Shelburne Museum Center for Art and Education Will Open Museum Year-Round

November 10, 2011  
Filed under Arts & Entertainment

The art and education center will expand the museum’s educational programs, bring in new exhibits and, open the museum year-round.

Shelburne Museum Chairman James Pizzagalli recently announced plans for a new center for art and education at the Museum that will expand the museum’s educational programs, bring new and exciting exhibits to visitors and, for the first time, open the museum year-round.

The announcement opens the public phase of the Campaign for Shelburne Museum, a $14 million capital campaign with the center for art and education as its centerpiece. To date the campaign has raised $10.75 million.

The 16,000-square-foot center will include galleries, an auditorium and classroom space and will accommodate a year-round calendar of exhibitions and programs for youth and adult audiences. Currently, the museum’s 39-building campus opens in mid-May and closes at the end of October.

“The center for art and education at Shelburne Museum enhances the museum’s educational and cultural missions. We envision significantly expanded opportunities for the community, for Vermont and for all museum visitors as a result of the new center,” Pizzagalli said.

The center includes an auditorium with seating for 130.

Plans for the center for art and education include:

• 5,000 square feet of gallery space that will be used for temporary exhibitions. New galleries will provide for special exhibitions on a year-round basis, while Webb Gallery will be reprogrammed to exhibit the museum’s permanent collect of over 500 American paintings. Today, due to space limitations, only a small percentage of the paintings collection is on exhibit.

• An auditorium with seating for 130, allowing the museum to offer lectures, presentations and symposia.

• 2,000 square feet of flexible classroom space designed to be programmed in a variety of ways for different activities and group sizes.

• Design that meets the LEED certification standards of the United States Green Building Council including: use of local materials, such as stone, to reduce required transportation of materials and to support the local economy; wood products selected from sustainably harvested forests and energy efficient heating, cooling and lighting.

Ann Beha Architects, a Boston-based firm with extensive expertise in museum and sustainable building design, was selected to design the new building.

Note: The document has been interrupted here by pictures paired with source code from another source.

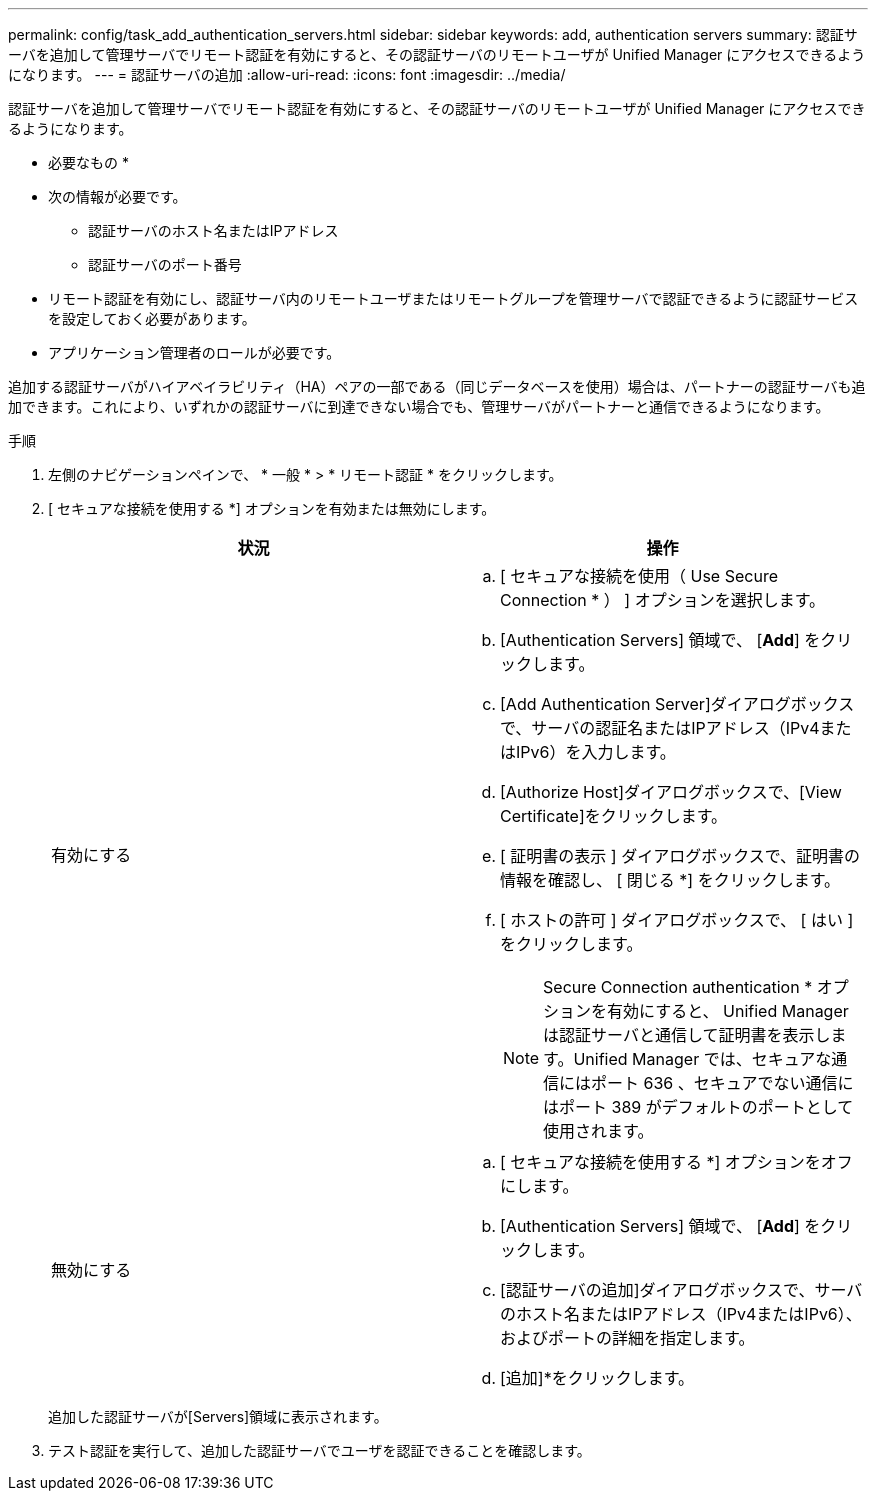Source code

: ---
permalink: config/task_add_authentication_servers.html 
sidebar: sidebar 
keywords: add, authentication servers 
summary: 認証サーバを追加して管理サーバでリモート認証を有効にすると、その認証サーバのリモートユーザが Unified Manager にアクセスできるようになります。 
---
= 認証サーバの追加
:allow-uri-read: 
:icons: font
:imagesdir: ../media/


[role="lead"]
認証サーバを追加して管理サーバでリモート認証を有効にすると、その認証サーバのリモートユーザが Unified Manager にアクセスできるようになります。

* 必要なもの *

* 次の情報が必要です。
+
** 認証サーバのホスト名またはIPアドレス
** 認証サーバのポート番号


* リモート認証を有効にし、認証サーバ内のリモートユーザまたはリモートグループを管理サーバで認証できるように認証サービスを設定しておく必要があります。
* アプリケーション管理者のロールが必要です。


追加する認証サーバがハイアベイラビリティ（HA）ペアの一部である（同じデータベースを使用）場合は、パートナーの認証サーバも追加できます。これにより、いずれかの認証サーバに到達できない場合でも、管理サーバがパートナーと通信できるようになります。

.手順
. 左側のナビゲーションペインで、 * 一般 * > * リモート認証 * をクリックします。
. [ セキュアな接続を使用する *] オプションを有効または無効にします。
+
[cols="2*"]
|===
| 状況 | 操作 


 a| 
有効にする
 a| 
.. [ セキュアな接続を使用（ Use Secure Connection * ） ] オプションを選択します。
.. [Authentication Servers] 領域で、 [*Add*] をクリックします。
.. [Add Authentication Server]ダイアログボックスで、サーバの認証名またはIPアドレス（IPv4またはIPv6）を入力します。
.. [Authorize Host]ダイアログボックスで、[View Certificate]をクリックします。
.. [ 証明書の表示 ] ダイアログボックスで、証明書の情報を確認し、 [ 閉じる *] をクリックします。
.. [ ホストの許可 ] ダイアログボックスで、 [ はい ] をクリックします。
+
[NOTE]
====
Secure Connection authentication * オプションを有効にすると、 Unified Manager は認証サーバと通信して証明書を表示します。Unified Manager では、セキュアな通信にはポート 636 、セキュアでない通信にはポート 389 がデフォルトのポートとして使用されます。

====




 a| 
無効にする
 a| 
.. [ セキュアな接続を使用する *] オプションをオフにします。
.. [Authentication Servers] 領域で、 [*Add*] をクリックします。
.. [認証サーバの追加]ダイアログボックスで、サーバのホスト名またはIPアドレス（IPv4またはIPv6）、およびポートの詳細を指定します。
.. [追加]*をクリックします。


|===
+
追加した認証サーバが[Servers]領域に表示されます。

. テスト認証を実行して、追加した認証サーバでユーザを認証できることを確認します。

Construction is tentatively planned to start next year with the center opening in 2013. The project, which is still in the planning stages, must move through both local and state permitting processes before construction begins.

While construction of the new building is the focal point of the Campaign for Shelburne Museum, the campaign also includes an endowment to sustain the ongoing operation for the center and installation of a major fiber optic communications upgrade throughout the museum’s 45-acre campus.

“Year-round access, coupled with the center’s modern classroom and auditorium and improved Internet access on campus, will enable us to broaden our reach and expand our innovative programming in ways we haven’t been able to do in the past,” said Karen Petersen, director of education at the museum.

Visitors come to Shelburne Museum each year from throughout the United States and beyond to view the museum’s renowned collections of folk art, fine art and Americana. More than half are from Vermont, and they are admitted at half price. In the five and a half months that the museum is open, more than 100,000 people visit, generating an estimated $15 million annually for the local economy. With the new year-round center and the access it affords, the expectation is that visitation will grow and the local economy will benefit.

“The goals achieved by this fundraising effort will provide Vermont and the region with much more access to great art, history and culture,“ Pizzagalli said. “It is our hope that our vision for a fundamentally reshaped Shelburne Museum is shared by the community.”